Sleeping Positions For Infants

By Charles Murray

Parents can use several methods to get their babies to sleep on their backs, the sleeping position most recommended by pediatricians. The American Academy of Pediatrics reports that the risk of SIDS (Sudden Infant Death Syndrome) is lower for infants who sleep on their backs. Even though parents may find that their babies do not prefer this sleep position, several things can be done to help encourage babies to fall and stay asleep on their backs.

When developing safe and healthy sleep habits, one of the first things parents can do is to place their babies to sleep on their backs before they have actually fallen into a deep sleep. Parents who snuggle with or rock their babies until they are sleeping soundly, then place them in cribs, do not help their babies learn how to fall asleep on their own. Babies who are used to being held when they fall asleep will have a more difficult time when they awake at night to drift back to sleep on their own, and as they get older, this situation will continue.

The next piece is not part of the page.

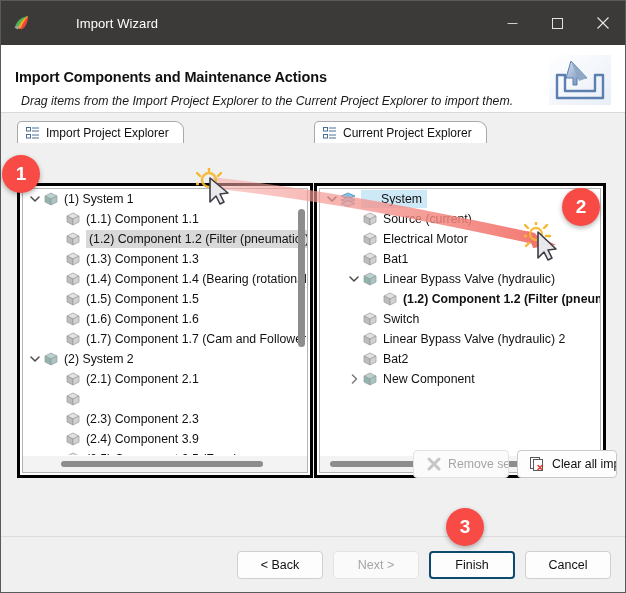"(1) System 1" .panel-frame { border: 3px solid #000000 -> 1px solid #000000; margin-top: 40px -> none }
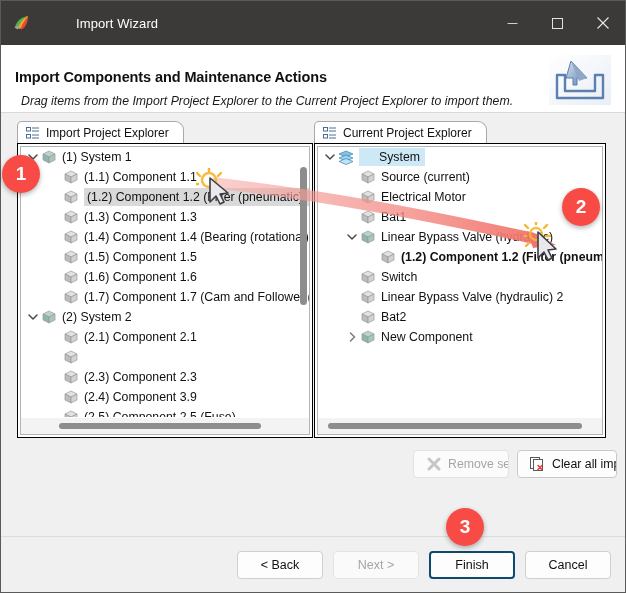"Linear Bypass Valve (hydraulic) 2" div.row { html: <div> <span></span> <span><svg> <path></path> <path></path> <path></path> </svg></span> <span>Linear Bypass Valve (hydraulic) 2</span> </div> -> none }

Many times parents feel that their infants do not appear as comfortable sleeping on their backs, squirming and fussing more often in this position. Parents can gently and slowly rub the baby's tummy while the baby is falling asleep on his or her back. This gentle touch can calm a baby, and let him or her know that Mom or Dad is near, without actually holding them. Parents can also decorate the ceiling or wall where the baby can see them with glow in the dark decals as something else to distract babies as they fall sleep.

Babies who have not been burped may also have a more difficult time sleeping on their backs. Parents should make sure that babies have been adequately burped, are in a dry diaper, and are dressed so as to be too hot, to help them be as comfortable as possible as they sleep.

Several products have been on the market throughout the years to aide infants in side sleeping, as guidelines for safe infant sleeping positions originally stated that side and back sleeping were just as acceptable for reducing the risks of SIDS. More recent studies have shown, however, that side sleeping does not work as well at lowering the risk factors, in part because babies can roll to their stomachs more easily when already placed on their sides. Some parents have used rolled towels or blankets as means of supporting a baby sleeping on the side, but most pediatricians will not recommend this, as it is recommended to remove all loose blankets, toys, and other items because of the SIDS associated risks with having them in the crib.

As infants grow and develop they will eventually be able to roll from their backs to their stomachs while in their cribs, and parents can?t monitor this throughout the night and constantly place the babies on their backs again. However, parents can follow other safe sleeping habits as well. Parents should keep the crib free of toys and loose blankets, place the crib or cradle away from window blinds, make sure the baby is not dressed too warmly, and make certain there is no exposure to cigarette smoke (while asleep or awake).

Infants with special health needs might require specific sleeping positions recommended by pediatricians. For sleeping habits, as well as with other health topics, parents should always speak with their pediatricians first. For most babies, placing them on their backs to sleep is the safest position, and parents can try several approaches to help their babies learn to fall asleep in this position and sleep soundly at night.